* **TASK REQUIREMENTS**
Write each line out exactly, leaving none out.

## START EXTRACTED ENTRIES

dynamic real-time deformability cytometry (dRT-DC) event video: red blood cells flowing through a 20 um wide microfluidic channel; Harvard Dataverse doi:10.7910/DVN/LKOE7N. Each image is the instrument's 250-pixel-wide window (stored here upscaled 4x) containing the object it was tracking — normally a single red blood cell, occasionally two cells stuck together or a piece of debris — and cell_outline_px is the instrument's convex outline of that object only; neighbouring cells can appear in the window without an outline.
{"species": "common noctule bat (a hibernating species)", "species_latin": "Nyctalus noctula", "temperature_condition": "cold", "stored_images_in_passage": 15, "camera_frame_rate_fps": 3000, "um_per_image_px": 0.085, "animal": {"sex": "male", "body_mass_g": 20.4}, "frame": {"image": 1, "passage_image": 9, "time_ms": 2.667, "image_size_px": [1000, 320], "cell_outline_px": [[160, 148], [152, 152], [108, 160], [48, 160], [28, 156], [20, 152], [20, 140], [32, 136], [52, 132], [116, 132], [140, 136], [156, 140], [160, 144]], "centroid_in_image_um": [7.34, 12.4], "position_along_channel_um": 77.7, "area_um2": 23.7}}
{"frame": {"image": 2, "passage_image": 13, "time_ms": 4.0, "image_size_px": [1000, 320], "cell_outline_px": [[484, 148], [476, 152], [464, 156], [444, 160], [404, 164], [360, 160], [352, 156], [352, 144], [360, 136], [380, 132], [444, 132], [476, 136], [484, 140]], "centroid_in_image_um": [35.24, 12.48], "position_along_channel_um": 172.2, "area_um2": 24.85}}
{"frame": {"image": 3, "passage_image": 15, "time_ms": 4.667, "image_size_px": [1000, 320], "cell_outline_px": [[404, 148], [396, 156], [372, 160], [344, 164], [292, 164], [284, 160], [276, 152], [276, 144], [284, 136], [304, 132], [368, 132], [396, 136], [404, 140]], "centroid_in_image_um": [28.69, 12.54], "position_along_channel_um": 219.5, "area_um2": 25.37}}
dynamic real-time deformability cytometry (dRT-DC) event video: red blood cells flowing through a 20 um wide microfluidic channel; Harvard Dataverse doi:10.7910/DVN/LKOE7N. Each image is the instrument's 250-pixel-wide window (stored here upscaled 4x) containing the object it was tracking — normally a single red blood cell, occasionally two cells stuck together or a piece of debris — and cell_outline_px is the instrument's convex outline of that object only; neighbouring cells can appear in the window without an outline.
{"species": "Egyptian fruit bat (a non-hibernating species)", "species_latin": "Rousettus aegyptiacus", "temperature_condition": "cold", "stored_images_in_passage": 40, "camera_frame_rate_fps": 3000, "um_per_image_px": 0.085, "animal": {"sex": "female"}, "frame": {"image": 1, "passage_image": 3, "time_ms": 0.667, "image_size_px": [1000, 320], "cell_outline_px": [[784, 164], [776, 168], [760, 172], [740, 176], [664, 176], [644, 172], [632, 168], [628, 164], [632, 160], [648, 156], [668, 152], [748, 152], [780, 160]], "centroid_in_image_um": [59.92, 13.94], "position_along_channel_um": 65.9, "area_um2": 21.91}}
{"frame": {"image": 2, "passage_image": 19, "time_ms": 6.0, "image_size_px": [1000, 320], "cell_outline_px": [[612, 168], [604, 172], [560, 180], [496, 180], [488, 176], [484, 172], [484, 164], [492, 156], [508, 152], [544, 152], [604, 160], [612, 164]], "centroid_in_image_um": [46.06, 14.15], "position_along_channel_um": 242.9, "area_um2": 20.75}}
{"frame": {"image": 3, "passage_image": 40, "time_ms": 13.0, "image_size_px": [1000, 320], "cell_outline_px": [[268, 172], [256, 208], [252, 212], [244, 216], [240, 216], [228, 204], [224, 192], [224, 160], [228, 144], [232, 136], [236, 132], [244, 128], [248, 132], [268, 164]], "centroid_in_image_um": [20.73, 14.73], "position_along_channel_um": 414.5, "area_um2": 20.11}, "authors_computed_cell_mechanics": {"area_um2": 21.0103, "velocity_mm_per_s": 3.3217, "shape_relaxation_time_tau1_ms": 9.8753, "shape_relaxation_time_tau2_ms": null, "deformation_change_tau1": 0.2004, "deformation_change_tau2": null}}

## END EXTRACTED ENTRIES

* **SOLUTION FOR THIS TASK**
dynamic real-time deformability cytometry (dRT-DC) event video: red blood cells flowing through a 20 um wide microfluidic channel; Harvard Dataverse doi:10.7910/DVN/LKOE7N. Each image is the instrument's 250-pixel-wide window (stored here upscaled 4x) containing the object it was tracking — normally a single red blood cell, occasionally two cells stuck together or a piece of debris — and cell_outline_px is the instrument's convex outline of that object only; neighbouring cells can appear in the window without an outline.
{"species": "common noctule bat (a hibernating species)", "species_latin": "Nyctalus noctula", "temperature_condition": "cold", "stored_images_in_passage": 15, "camera_frame_rate_fps": 3000, "um_per_image_px": 0.085, "animal": {"sex": "male", "body_mass_g": 20.4}, "frame": {"image": 1, "passage_image": 9, "time_ms": 2.667, "image_size_px": [1000, 320], "cell_outline_px": [[160, 148], [152, 152], [108, 160], [48, 160], [28, 156], [20, 152], [20, 140], [32, 136], [52, 132], [116, 132], [140, 136], [156, 140], [160, 144]], "centroid_in_image_um": [7.34, 12.4], "position_along_channel_um": 77.7, "area_um2": 23.7}}
{"frame": {"image": 2, "passage_image": 13, "time_ms": 4.0, "image_size_px": [1000, 320], "cell_outline_px": [[484, 148], [476, 152], [464, 156], [444, 160], [404, 164], [360, 160], [352, 156], [352, 144], [360, 136], [380, 132], [444, 132], [476, 136], [484, 140]], "centroid_in_image_um": [35.24, 12.48], "position_along_channel_um": 172.2, "area_um2": 24.85}}
{"frame": {"image": 3, "passage_image": 15, "time_ms": 4.667, "image_size_px": [1000, 320], "cell_outline_px": [[404, 148], [396, 156], [372, 160], [344, 164], [292, 164], [284, 160], [276, 152], [276, 144], [284, 136], [304, 132], [368, 132], [396, 136], [404, 140]], "centroid_in_image_um": [28.69, 12.54], "position_along_channel_um": 219.5, "area_um2": 25.37}}
dynamic real-time deformability cytometry (dRT-DC) event video: red blood cells flowing through a 20 um wide microfluidic channel; Harvard Dataverse doi:10.7910/DVN/LKOE7N. Each image is the instrument's 250-pixel-wide window (stored here upscaled 4x) containing the object it was tracking — normally a single red blood cell, occasionally two cells stuck together or a piece of debris — and cell_outline_px is the instrument's convex outline of that object only; neighbouring cells can appear in the window without an outline.
{"species": "Egyptian fruit bat (a non-hibernating species)", "species_latin": "Rousettus aegyptiacus", "temperature_condition": "cold", "stored_images_in_passage": 40, "camera_frame_rate_fps": 3000, "um_per_image_px": 0.085, "animal": {"sex": "female"}, "frame": {"image": 1, "passage_image": 3, "time_ms": 0.667, "image_size_px": [1000, 320], "cell_outline_px": [[784, 164], [776, 168], [760, 172], [740, 176], [664, 176], [644, 172], [632, 168], [628, 164], [632, 160], [648, 156], [668, 152], [748, 152], [780, 160]], "centroid_in_image_um": [59.92, 13.94], "position_along_channel_um": 65.9, "area_um2": 21.91}}
{"frame": {"image": 2, "passage_image": 19, "time_ms": 6.0, "image_size_px": [1000, 320], "cell_outline_px": [[612, 168], [604, 172], [560, 180], [496, 180], [488, 176], [484, 172], [484, 164], [492, 156], [508, 152], [544, 152], [604, 160], [612, 164]], "centroid_in_image_um": [46.06, 14.15], "position_along_channel_um": 242.9, "area_um2": 20.75}}
{"frame": {"image": 3, "passage_image": 40, "time_ms": 13.0, "image_size_px": [1000, 320], "cell_outline_px": [[268, 172], [256, 208], [252, 212], [244, 216], [240, 216], [228, 204], [224, 192], [224, 160], [228, 144], [232, 136], [236, 132], [244, 128], [248, 132], [268, 164]], "centroid_in_image_um": [20.73, 14.73], "position_along_channel_um": 414.5, "area_um2": 20.11}, "authors_computed_cell_mechanics": {"area_um2": 21.0103, "velocity_mm_per_s": 3.3217, "shape_relaxation_time_tau1_ms": 9.8753, "shape_relaxation_time_tau2_ms": null, "deformation_change_tau1": 0.2004, "deformation_change_tau2": null}}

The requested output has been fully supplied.